Cranham Mill Watercolour

Cranham Mill on Mill Lane painted on a June morning. Low cast shadows from the sun just rising above the ancient woods and hitting the Mill Race making it shine. The Mill is a sprawling set of cream stone buildings. The painting was undertaken above the Mill and the Mill race. Noisy ducks and their 6 perfect ducklings which attached themselves to my boot laces helped me work. A wood pecker hammered close by whilst swans enjoyed the Mill pond. A tranquil English haven.
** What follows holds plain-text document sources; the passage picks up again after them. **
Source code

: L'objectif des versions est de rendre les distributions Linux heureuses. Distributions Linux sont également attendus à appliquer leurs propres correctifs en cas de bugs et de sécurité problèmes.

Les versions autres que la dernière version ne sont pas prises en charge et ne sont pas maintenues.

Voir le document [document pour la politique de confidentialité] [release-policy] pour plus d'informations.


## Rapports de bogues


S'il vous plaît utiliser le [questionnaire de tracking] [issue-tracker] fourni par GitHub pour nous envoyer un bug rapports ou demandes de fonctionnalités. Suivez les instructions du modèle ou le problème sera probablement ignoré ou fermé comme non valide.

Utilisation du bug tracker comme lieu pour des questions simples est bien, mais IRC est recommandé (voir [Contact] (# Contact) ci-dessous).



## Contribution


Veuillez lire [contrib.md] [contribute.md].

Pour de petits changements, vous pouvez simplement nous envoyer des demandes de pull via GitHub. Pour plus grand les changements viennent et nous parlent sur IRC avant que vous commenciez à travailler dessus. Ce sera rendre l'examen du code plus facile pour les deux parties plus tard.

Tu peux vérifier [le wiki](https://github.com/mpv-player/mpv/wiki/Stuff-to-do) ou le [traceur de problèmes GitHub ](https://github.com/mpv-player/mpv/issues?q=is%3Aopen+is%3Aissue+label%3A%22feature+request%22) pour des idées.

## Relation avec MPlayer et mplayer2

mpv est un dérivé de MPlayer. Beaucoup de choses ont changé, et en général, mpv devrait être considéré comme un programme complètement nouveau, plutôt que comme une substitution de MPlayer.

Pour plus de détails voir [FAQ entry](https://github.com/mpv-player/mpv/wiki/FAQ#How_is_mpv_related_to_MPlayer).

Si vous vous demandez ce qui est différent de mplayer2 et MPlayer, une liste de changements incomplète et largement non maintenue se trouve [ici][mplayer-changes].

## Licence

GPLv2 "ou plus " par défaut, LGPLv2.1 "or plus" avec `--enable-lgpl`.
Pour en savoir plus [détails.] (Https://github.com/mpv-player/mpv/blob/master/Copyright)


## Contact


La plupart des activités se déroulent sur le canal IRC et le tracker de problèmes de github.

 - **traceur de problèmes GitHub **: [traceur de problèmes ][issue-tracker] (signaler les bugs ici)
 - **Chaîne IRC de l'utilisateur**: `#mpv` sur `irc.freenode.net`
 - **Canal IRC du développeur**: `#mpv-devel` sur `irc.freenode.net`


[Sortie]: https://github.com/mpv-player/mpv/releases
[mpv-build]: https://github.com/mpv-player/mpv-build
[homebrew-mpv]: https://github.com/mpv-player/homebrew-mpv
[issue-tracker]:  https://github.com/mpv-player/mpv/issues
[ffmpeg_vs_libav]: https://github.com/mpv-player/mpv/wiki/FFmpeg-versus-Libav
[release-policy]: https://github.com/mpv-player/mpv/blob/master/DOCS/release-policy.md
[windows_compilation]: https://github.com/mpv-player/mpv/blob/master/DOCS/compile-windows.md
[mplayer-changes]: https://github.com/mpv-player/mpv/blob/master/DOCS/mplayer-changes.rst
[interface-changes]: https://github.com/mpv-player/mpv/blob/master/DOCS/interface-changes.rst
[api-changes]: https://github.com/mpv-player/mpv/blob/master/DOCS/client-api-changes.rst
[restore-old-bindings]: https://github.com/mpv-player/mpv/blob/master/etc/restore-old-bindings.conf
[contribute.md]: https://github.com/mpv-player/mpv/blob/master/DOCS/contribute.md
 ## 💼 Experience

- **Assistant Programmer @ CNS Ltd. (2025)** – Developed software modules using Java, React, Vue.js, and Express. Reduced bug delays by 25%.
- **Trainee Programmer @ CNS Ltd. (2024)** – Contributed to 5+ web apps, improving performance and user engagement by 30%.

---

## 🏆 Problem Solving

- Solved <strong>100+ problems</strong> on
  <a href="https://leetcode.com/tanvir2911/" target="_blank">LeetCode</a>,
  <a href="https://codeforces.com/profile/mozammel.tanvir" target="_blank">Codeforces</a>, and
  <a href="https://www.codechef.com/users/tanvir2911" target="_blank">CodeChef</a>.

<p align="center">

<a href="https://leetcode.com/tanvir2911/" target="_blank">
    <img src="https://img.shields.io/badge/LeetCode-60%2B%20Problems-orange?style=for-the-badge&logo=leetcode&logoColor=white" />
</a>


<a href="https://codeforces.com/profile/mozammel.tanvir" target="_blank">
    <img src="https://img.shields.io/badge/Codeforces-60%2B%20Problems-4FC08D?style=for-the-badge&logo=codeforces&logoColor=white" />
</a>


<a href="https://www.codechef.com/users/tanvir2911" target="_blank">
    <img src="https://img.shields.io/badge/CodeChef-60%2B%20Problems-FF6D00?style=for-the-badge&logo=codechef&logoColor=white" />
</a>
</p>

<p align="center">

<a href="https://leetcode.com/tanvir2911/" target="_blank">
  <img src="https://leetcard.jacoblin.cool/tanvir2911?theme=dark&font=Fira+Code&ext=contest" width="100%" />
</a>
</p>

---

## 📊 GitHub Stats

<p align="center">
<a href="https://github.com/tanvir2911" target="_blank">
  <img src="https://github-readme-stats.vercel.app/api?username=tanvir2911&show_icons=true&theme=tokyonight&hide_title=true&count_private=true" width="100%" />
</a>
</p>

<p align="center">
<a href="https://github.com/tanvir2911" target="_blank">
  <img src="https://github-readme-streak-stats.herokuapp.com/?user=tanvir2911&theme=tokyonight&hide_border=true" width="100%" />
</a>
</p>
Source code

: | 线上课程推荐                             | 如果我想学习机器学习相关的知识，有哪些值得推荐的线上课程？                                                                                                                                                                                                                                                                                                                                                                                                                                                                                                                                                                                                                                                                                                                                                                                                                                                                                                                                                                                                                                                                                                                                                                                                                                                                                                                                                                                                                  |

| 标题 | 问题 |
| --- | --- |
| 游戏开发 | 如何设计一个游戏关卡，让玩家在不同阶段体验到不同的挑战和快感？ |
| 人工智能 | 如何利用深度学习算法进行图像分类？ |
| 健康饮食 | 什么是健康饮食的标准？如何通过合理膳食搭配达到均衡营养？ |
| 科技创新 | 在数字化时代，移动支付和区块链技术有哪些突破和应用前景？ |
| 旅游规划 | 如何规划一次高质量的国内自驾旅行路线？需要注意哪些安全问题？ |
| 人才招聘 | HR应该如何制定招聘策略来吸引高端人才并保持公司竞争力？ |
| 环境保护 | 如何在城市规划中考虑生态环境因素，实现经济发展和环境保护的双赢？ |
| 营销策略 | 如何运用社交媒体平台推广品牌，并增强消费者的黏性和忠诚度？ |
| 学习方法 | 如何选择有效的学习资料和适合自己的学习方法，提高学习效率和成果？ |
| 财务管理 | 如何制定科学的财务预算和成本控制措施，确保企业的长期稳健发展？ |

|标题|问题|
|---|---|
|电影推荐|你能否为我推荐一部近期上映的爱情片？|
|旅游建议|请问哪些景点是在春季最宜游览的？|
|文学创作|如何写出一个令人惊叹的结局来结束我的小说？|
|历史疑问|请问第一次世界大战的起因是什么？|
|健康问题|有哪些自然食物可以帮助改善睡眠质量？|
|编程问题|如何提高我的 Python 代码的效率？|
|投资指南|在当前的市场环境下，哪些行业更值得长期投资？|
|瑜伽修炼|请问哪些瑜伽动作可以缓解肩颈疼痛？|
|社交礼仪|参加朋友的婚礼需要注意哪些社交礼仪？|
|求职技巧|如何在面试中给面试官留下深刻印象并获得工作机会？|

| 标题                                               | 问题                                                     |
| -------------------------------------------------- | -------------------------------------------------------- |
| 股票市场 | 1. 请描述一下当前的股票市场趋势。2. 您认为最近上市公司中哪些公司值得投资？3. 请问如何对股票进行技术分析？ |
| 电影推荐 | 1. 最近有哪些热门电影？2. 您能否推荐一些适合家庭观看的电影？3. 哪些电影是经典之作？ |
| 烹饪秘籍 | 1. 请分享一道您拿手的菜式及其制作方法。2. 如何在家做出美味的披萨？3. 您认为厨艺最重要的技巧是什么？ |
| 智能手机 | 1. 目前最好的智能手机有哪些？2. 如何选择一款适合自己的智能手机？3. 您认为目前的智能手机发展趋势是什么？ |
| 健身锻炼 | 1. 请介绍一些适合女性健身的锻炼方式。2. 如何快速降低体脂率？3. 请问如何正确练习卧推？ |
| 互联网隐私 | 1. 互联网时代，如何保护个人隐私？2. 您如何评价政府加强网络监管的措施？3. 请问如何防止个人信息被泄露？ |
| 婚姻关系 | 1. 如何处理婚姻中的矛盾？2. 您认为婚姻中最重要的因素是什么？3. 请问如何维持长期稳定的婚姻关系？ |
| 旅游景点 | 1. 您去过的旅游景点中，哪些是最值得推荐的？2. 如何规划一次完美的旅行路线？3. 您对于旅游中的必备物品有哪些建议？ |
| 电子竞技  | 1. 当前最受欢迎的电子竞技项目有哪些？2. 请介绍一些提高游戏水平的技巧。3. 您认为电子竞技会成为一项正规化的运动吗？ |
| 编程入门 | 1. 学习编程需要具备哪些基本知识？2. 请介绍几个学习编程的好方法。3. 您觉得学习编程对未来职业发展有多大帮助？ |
Watercolour and Graphite on paper 34 x 19 cm

Thursday, 2 July 2009

Cork Oak news

Next week looks exciting Manuel Casa Blanca the Portugese painter has been very helpfull and has been able to finalise details. We are meeting at a wonderful location next Friday at Montemor o Novo near Evora.
At dawn we are to meet up and draw the guys working the cork of the cork oak trees. Montemor o Novo near Evora is situated in the midst of Portugese Seirra an upland area dominated by historic towns and villages.


http://maps.google.com/maps?q=evora&rls=com.microsoft:*:IE-SearchBox&oe=UTF-8&sourceid=ie7&rlz=1I7PBEA_en-GB&um=1&ie=UTF-8&sa=N&hl=en&tab=wl

Wednesday, 1 July 2009

Cranham near Buckholt Road Watercolour

This Cotswold Stone House stands in the morning shadows, early in June on Sanatorium Rd Cranham which follows the contours of a broad wooded ridge. Both houses and farm sit across the lane from a unique species of ancient beechwood which encircles the whole village. In the middle ages Cranham lay on the Gloucester - London Road. Henry VIII and Anne Boleyn are said to have hunted in the woods.